[antlr-interest] Parsing a file

Tue Nov 11 21:59:55 PST 2008

Ok, let me rephrase my previous question.

Let's say that I have simple grammar for a parser of the following form:

grammar Hour;

time
  :
     'at' HOURNUM ('pm' | 'am' | 'p' | 'a')
  ;

HOURNUM
  :
    '0'..'12'
  ;

WS
  :
    ' ', | '\t' | '\n' {$channel = HIDDEN;}
  ;

I want to use this grammar to extract ALL instances of times in any 
given input sentence.

For example:

1) at 4pm
2) at 8a
3) at 10p
4) at 11am

or even sentences like:

6) for 5 people at 8pm
7) find me 3 pieces at 6pm

All parse fine and return a time date structure with startIndex and 
endIndex information.  However, the following sentence causes problems

8) at 2 times the cost at 5pm

notice that while the previous two sentences (6 and 7) above have "5 p" 
and "3 p" which are partial matches to the rule, the 'at' token is 
missing from the beginning, so automatic error recovery would skip all 
input until it finds a valid token that matches the beginning of a valid 
input stream, in this case "at 8pm" and "at 6pm", which begin with the 
'at' literal.

The problem is in the following sentence because "at 2", matches the 
rule at the first 2 tokens, so ANTLR would report an error and exit. 

The behavior I want for my parser is that even if it finds partial 
matches such as this, I would like to throw away the partially matched 
tokens, in this case 'at' and '2' and then continue with the rest of the 
input trying to parse it along the way, thus eventually reaching "at 
5pm" and matching it correctly.  The default behavior, I believe is that 
since it does not find anything that matches '('am' | 'pm' | 'a' | 'p'), 
but instead it eventually finds another 'at' and '5' it fails and 
exits.   Is it possible to override this behavior and allow some kind of 
resync of the input so that it throws away the 'at' '2' and tries to 
parse the remaining sentence? That is "times the cost at 5 pm".

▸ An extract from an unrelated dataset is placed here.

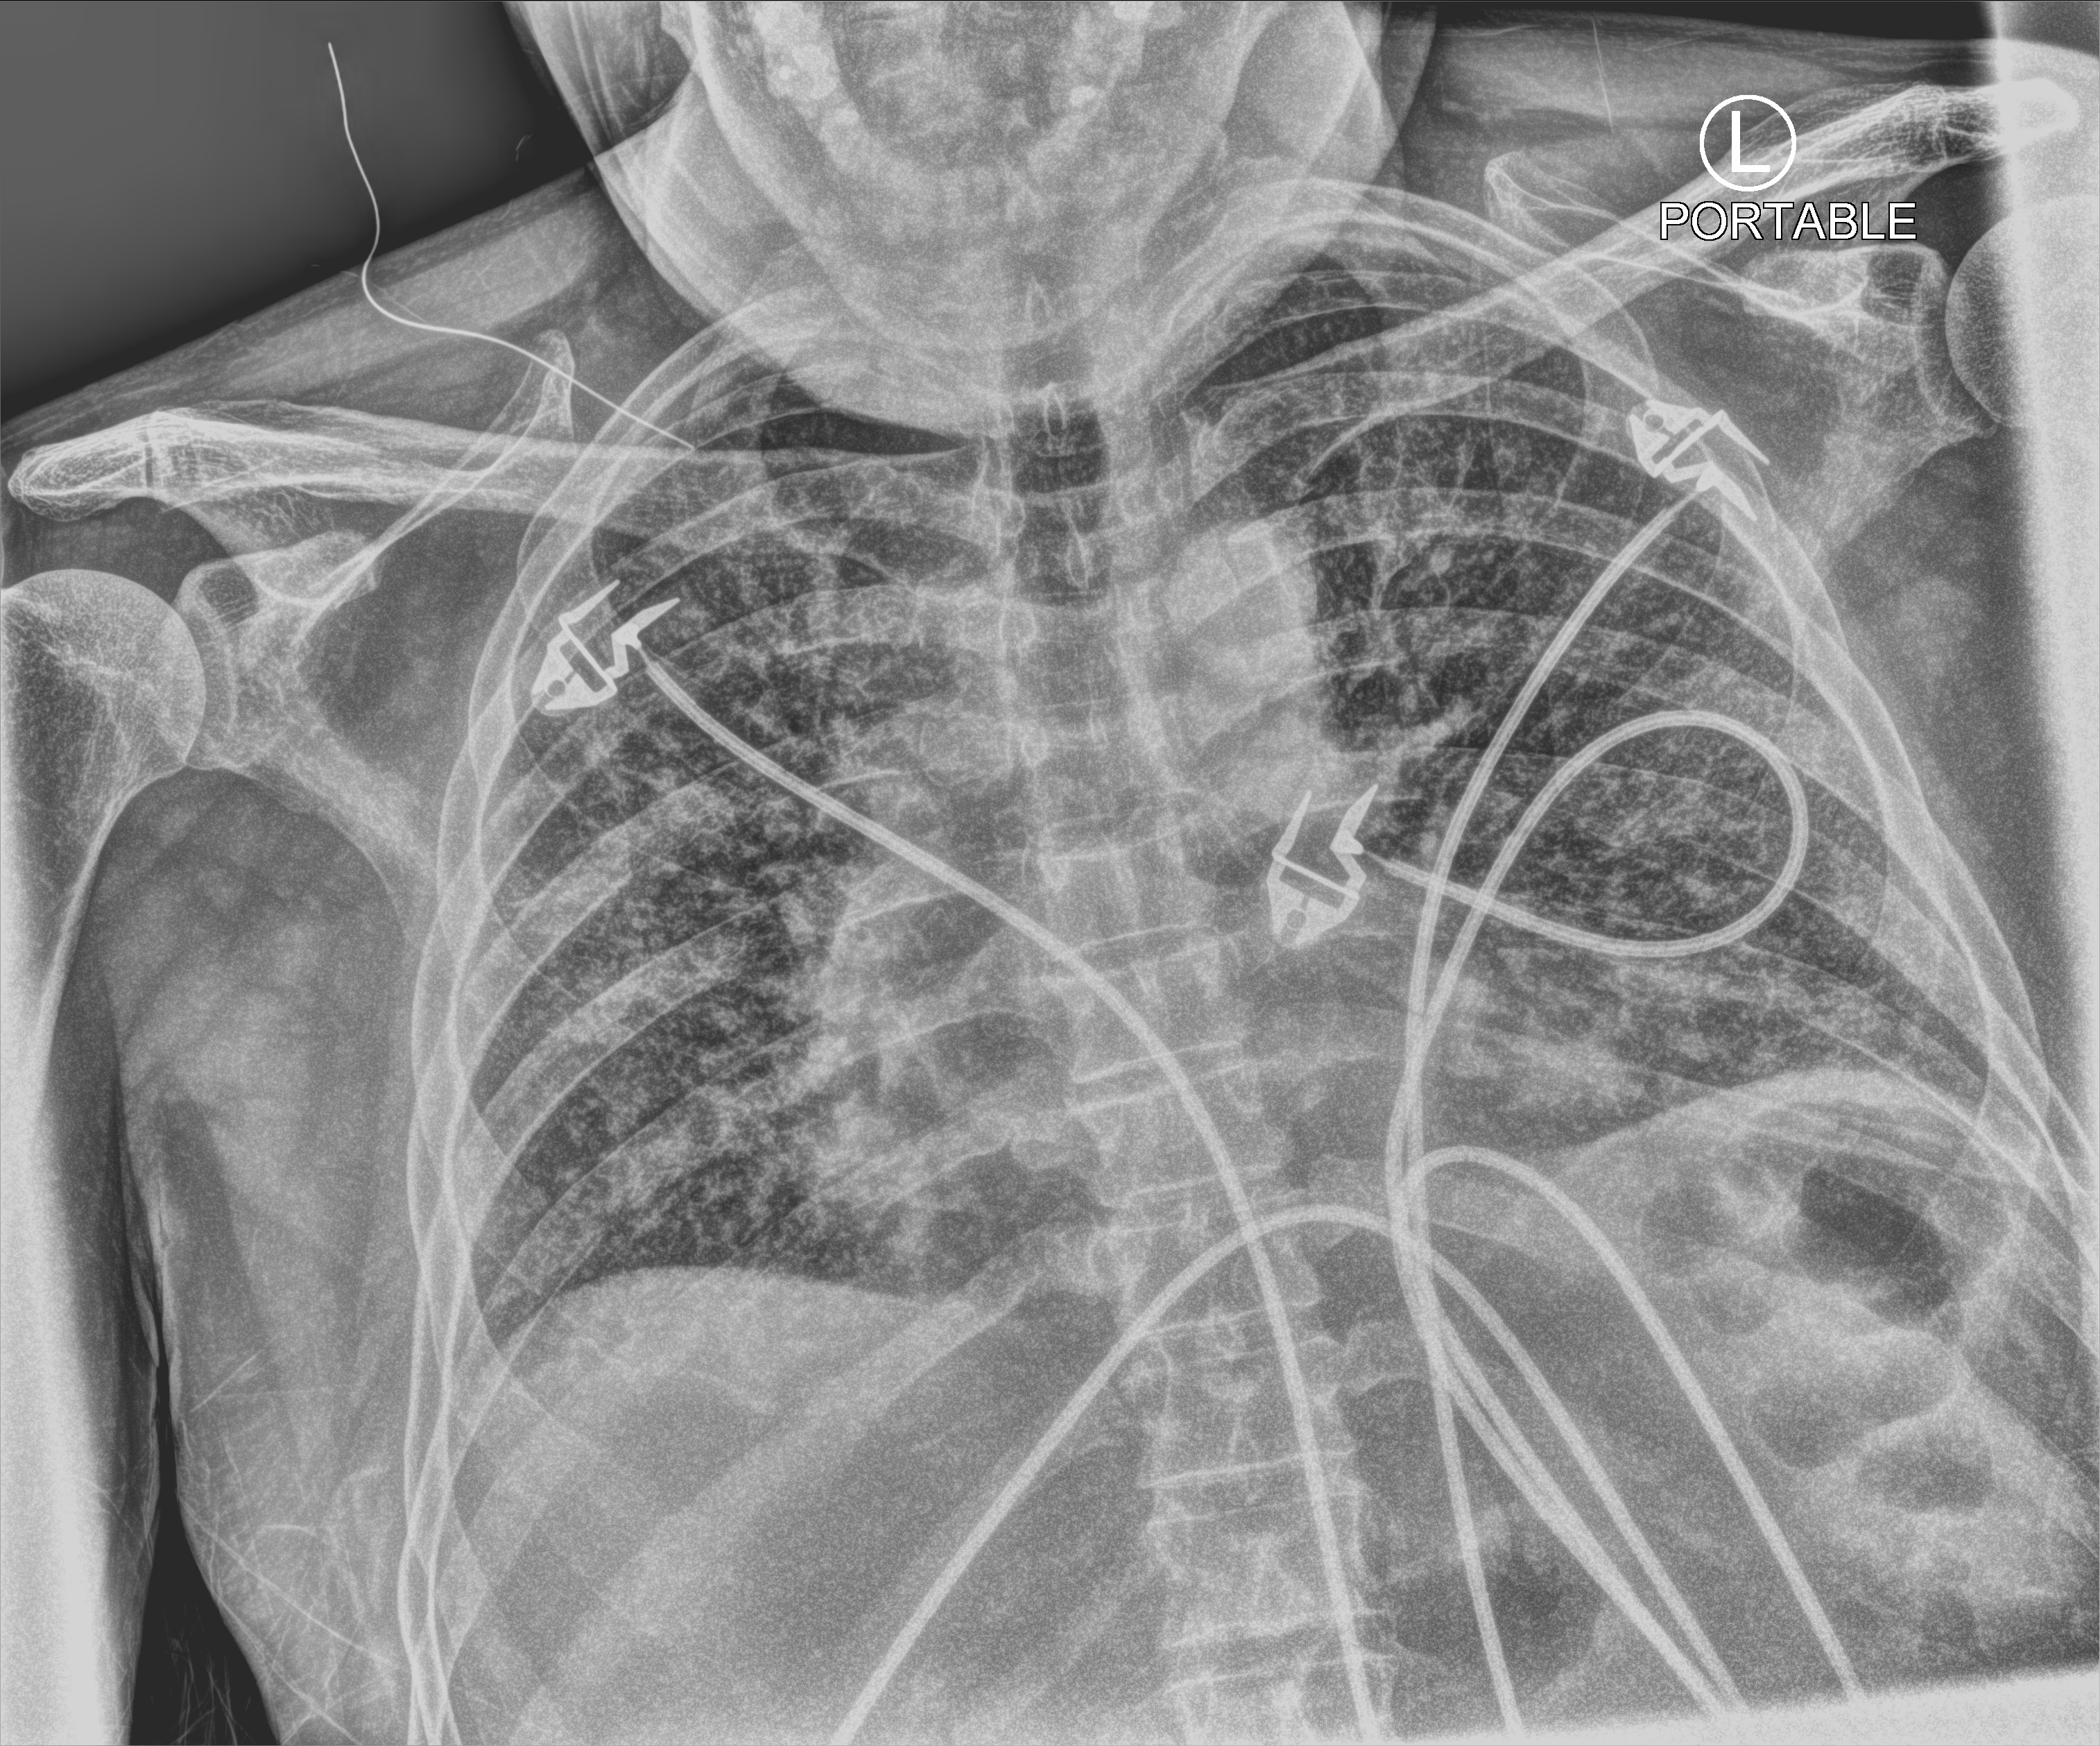
Bedside chest radiograph (computed radiography), anteroposterior (AP) projection. Male patient hospitalised with COVID-19, age 60–74 years.
Admission-level facts for this patient (not findings on this image; timing relative to this image not recorded): mechanically ventilated during this hospital stay: yes; admitted to intensive care during this hospital stay: yes.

What do I need to do to achieve this behavior at the parser level?  I 
believe this is similar to what the lexer is doing to tokenize all the 
input until the end of the input. I want to do likewise, not at the 
lexical level, but at the syntactical  level. I have seen the example 
for extracting comments in the documentation and wiki, but since my 
domain-specific language does not have a definite termination token 
(such as the "*/" for end of comment), I can't use that approach.  I 
have seen some clues of how to do this by catching the exceptions 
associated and then doing something with the input, but I have not been 
able to figure it out. 

Can anyone help with this one?

Thanks in advance,

Yuri Tijerino